Stored data
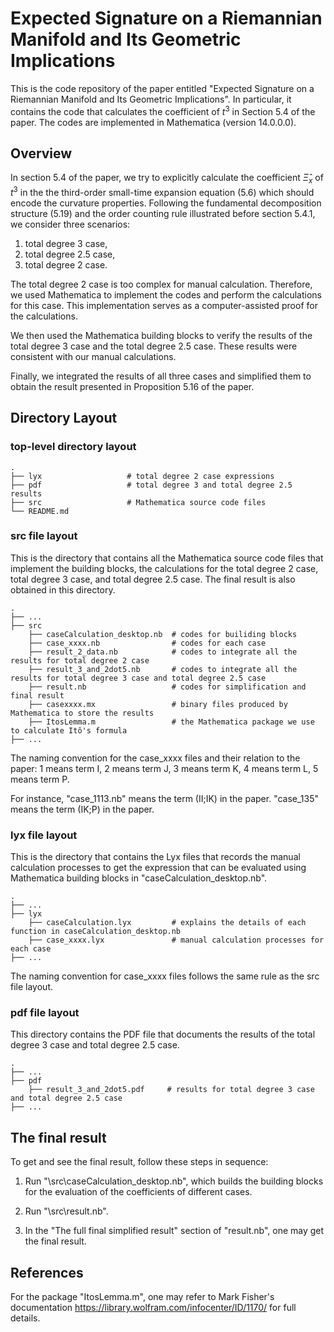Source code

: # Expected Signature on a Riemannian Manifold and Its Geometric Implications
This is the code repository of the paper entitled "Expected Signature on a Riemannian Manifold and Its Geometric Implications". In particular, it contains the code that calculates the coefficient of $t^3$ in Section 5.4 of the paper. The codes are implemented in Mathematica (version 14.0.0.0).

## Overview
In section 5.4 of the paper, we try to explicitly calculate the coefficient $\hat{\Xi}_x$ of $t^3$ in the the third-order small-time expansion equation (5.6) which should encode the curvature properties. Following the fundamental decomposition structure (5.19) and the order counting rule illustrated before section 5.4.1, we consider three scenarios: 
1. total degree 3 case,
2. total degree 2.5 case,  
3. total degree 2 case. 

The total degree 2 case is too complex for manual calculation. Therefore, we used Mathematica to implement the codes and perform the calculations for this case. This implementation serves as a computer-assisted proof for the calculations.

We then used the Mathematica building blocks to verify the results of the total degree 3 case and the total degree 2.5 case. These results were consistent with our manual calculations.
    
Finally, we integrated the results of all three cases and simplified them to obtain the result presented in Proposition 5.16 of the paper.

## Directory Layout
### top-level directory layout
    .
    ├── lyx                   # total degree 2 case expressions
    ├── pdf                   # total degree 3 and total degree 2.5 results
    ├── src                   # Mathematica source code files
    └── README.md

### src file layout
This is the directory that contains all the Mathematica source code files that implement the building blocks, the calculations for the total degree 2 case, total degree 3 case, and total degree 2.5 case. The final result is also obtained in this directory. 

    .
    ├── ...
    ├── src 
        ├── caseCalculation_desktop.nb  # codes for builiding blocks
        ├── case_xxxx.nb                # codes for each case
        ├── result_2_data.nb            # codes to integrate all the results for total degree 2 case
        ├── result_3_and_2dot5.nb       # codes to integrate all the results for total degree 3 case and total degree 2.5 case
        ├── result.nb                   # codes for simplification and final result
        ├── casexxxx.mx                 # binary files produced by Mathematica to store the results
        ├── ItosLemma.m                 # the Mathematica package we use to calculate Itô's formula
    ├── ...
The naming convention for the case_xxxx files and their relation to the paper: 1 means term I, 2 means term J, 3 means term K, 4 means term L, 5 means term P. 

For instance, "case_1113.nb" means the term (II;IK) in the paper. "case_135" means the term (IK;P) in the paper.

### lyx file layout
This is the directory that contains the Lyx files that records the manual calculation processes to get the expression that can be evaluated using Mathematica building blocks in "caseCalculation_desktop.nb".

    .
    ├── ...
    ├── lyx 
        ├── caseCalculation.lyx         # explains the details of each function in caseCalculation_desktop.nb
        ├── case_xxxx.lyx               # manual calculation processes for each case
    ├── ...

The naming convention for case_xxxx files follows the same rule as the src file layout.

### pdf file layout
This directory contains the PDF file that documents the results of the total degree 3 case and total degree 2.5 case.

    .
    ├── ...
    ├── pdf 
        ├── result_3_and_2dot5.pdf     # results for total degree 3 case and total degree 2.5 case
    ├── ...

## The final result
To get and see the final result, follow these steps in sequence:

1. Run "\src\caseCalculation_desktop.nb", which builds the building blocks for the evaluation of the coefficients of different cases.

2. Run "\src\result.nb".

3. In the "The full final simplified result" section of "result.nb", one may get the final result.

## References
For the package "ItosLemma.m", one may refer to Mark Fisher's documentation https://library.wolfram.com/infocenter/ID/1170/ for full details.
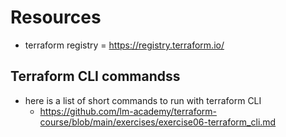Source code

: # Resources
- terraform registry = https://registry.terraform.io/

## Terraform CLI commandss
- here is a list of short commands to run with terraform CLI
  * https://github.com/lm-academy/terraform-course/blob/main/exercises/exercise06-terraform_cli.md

### TASK STATEMENT
Reproduce every line of text in the listing above, character for character, and leave the pictures out of your answer.

### TASK RESULT
Source code

: # Expected Signature on a Riemannian Manifold and Its Geometric Implications
This is the code repository of the paper entitled "Expected Signature on a Riemannian Manifold and Its Geometric Implications". In particular, it contains the code that calculates the coefficient of $t^3$ in Section 5.4 of the paper. The codes are implemented in Mathematica (version 14.0.0.0).

## Overview
In section 5.4 of the paper, we try to explicitly calculate the coefficient $\hat{\Xi}_x$ of $t^3$ in the the third-order small-time expansion equation (5.6) which should encode the curvature properties. Following the fundamental decomposition structure (5.19) and the order counting rule illustrated before section 5.4.1, we consider three scenarios: 
1. total degree 3 case,
2. total degree 2.5 case,  
3. total degree 2 case. 

The total degree 2 case is too complex for manual calculation. Therefore, we used Mathematica to implement the codes and perform the calculations for this case. This implementation serves as a computer-assisted proof for the calculations.

We then used the Mathematica building blocks to verify the results of the total degree 3 case and the total degree 2.5 case. These results were consistent with our manual calculations.
    
Finally, we integrated the results of all three cases and simplified them to obtain the result presented in Proposition 5.16 of the paper.

## Directory Layout
### top-level directory layout
    .
    ├── lyx                   # total degree 2 case expressions
    ├── pdf                   # total degree 3 and total degree 2.5 results
    ├── src                   # Mathematica source code files
    └── README.md

### src file layout
This is the directory that contains all the Mathematica source code files that implement the building blocks, the calculations for the total degree 2 case, total degree 3 case, and total degree 2.5 case. The final result is also obtained in this directory. 

    .
    ├── ...
    ├── src 
        ├── caseCalculation_desktop.nb  # codes for builiding blocks
        ├── case_xxxx.nb                # codes for each case
        ├── result_2_data.nb            # codes to integrate all the results for total degree 2 case
        ├── result_3_and_2dot5.nb       # codes to integrate all the results for total degree 3 case and total degree 2.5 case
        ├── result.nb                   # codes for simplification and final result
        ├── casexxxx.mx                 # binary files produced by Mathematica to store the results
        ├── ItosLemma.m                 # the Mathematica package we use to calculate Itô's formula
    ├── ...
The naming convention for the case_xxxx files and their relation to the paper: 1 means term I, 2 means term J, 3 means term K, 4 means term L, 5 means term P. 

For instance, "case_1113.nb" means the term (II;IK) in the paper. "case_135" means the term (IK;P) in the paper.

### lyx file layout
This is the directory that contains the Lyx files that records the manual calculation processes to get the expression that can be evaluated using Mathematica building blocks in "caseCalculation_desktop.nb".

    .
    ├── ...
    ├── lyx 
        ├── caseCalculation.lyx         # explains the details of each function in caseCalculation_desktop.nb
        ├── case_xxxx.lyx               # manual calculation processes for each case
    ├── ...

The naming convention for case_xxxx files follows the same rule as the src file layout.

### pdf file layout
This directory contains the PDF file that documents the results of the total degree 3 case and total degree 2.5 case.

    .
    ├── ...
    ├── pdf 
        ├── result_3_and_2dot5.pdf     # results for total degree 3 case and total degree 2.5 case
    ├── ...

## The final result
To get and see the final result, follow these steps in sequence:

1. Run "\src\caseCalculation_desktop.nb", which builds the building blocks for the evaluation of the coefficients of different cases.

2. Run "\src\result.nb".

3. In the "The full final simplified result" section of "result.nb", one may get the final result.

## References
For the package "ItosLemma.m", one may refer to Mark Fisher's documentation https://library.wolfram.com/infocenter/ID/1170/ for full details.
Source code

: # Resources
- terraform registry = https://registry.terraform.io/

## Terraform CLI commandss
- here is a list of short commands to run with terraform CLI
  * https://github.com/lm-academy/terraform-course/blob/main/exercises/exercise06-terraform_cli.md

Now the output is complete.